LED lights utilizing primarily “white” LEDs, which are actually optimized for human eyes, are dominated by mostly yellow and green light output. This lack of plant efficiency will warm up leaves more than a red- and blue-dominant spectrum, but because they still lack the 800+ nm infrared output of most HID lights, the ambient air temperature may still need to be a little warmer to get the ideal leaf surface temperature.
If you are switching from traditional HID lighting to LED, you can turn the temperature up a bit with white LEDs, but you need to turn it up more if you are using a plant-tuned spectrum. Not adjusting ambient air temperature to account for the spectrum change can limit your plants’ growth, and ultimately your yields.
Comparing LED Grow Lights to Other Grow Lighting Technologies
When growing with plant-optimized LED lights, it is important to realize that ambient air temperatures need to be kept higher compared to other lighting to achieve the same metabolic rate.
Side-by-side tests of LED lights versus other lighting such as HPS, where ambient air temperature is kept the same, are not particularly informative or accurate as to the lights’ relative performance—the tests should be run so that leaf surface temperature is being kept the same under each light to enable identical metabolic rates.
As the data from FLIR camera observations shows, this becomes more critical especially when comparing plant-optimized LED grow lights to MH and HPS, as the leaf surface temperature difference is much higher with these lights.
Relative Energy Savings
Heat mitigation is required in most indoor gardens using artificial lights, whether it is achieved with ventilation or air conditioning. Plant-optimized LED grow lights can offer substantial energy and cost savings in cooling. LED lights already contribute less heat to the growing environment than HPS, metal halide, and fluorescent lights due to higher efficiency of light generation.

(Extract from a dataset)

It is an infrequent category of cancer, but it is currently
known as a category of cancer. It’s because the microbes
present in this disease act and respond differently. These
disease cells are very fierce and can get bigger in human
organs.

Running a warmer indoor garden, as required for LED with a plant-tuned spectrum, can lead to a profound reduction of costs associated with cooling—not just running the cooling equipment, but also in sizing it as well.
Even growing areas currently relying on excess heat from conventional grow lights can easily reduce costs with plant-optimized spectrum grow lights.

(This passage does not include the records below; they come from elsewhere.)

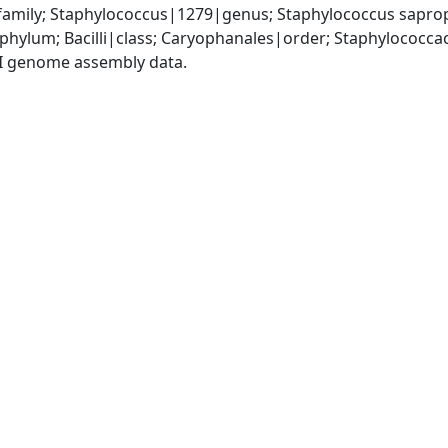
amily; Staphylococcus|1279|genus; Staphylococcus sapro
|phylum; Bacilli|class; Caryophanales|order; Staphylococc
I genome assembly data.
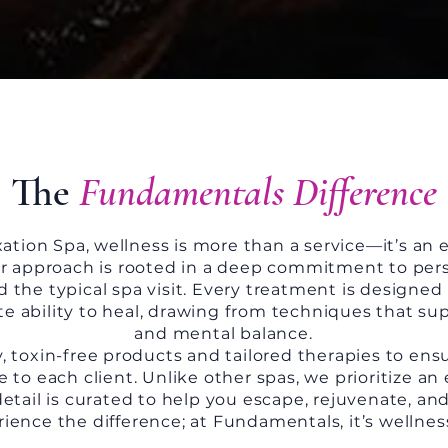
The
Fundamentals Difference
tion Spa, wellness is more than a service—it’s an 
r approach is rooted in a deep commitment to perso
the typical spa visit. Every treatment is designed 
te ability to heal, drawing from techniques that sup
and mental balance.
, toxin-free products and tailored therapies to ens
 to each client. Unlike other spas, we prioritize a
detail is curated to help you escape, rejuvenate, an
ence the difference; at Fundamentals, it’s wellnes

In most indoor grow areas, something as simple as plastic sheeting can provide sufficient additional insulation to avoid the need for other forms of heat.
In greenhouses, natural gas or propane heaters are usually much more cost-effective than relying on electric lights for heat.
If grow room cooling is achieved partially or entirely through ventilation, and CO2 supplementation is being used, the reduced need for cooling when using LED plant lights will also result in less loss of CO2 further increasing savings.
Every grower knows how important it is to keep your plants happy at the right temperature for maximum yield. LED technology allows better control of the light spectrum than ever before, and this translates into cooler leaves for your plants at the same ambient temperature.
Unless you raise the air temperature with plant-optimized LED grow lights, you are keeping your plants too cool, harming your yields, and costing you more in unnecessary cooling.
With non-plant-optimized “white” LEDs designed for human eyes, you may still need to raise the temperature a few degrees, but not as much as with red- and blue-dominant, plant-optimized LED grow lights.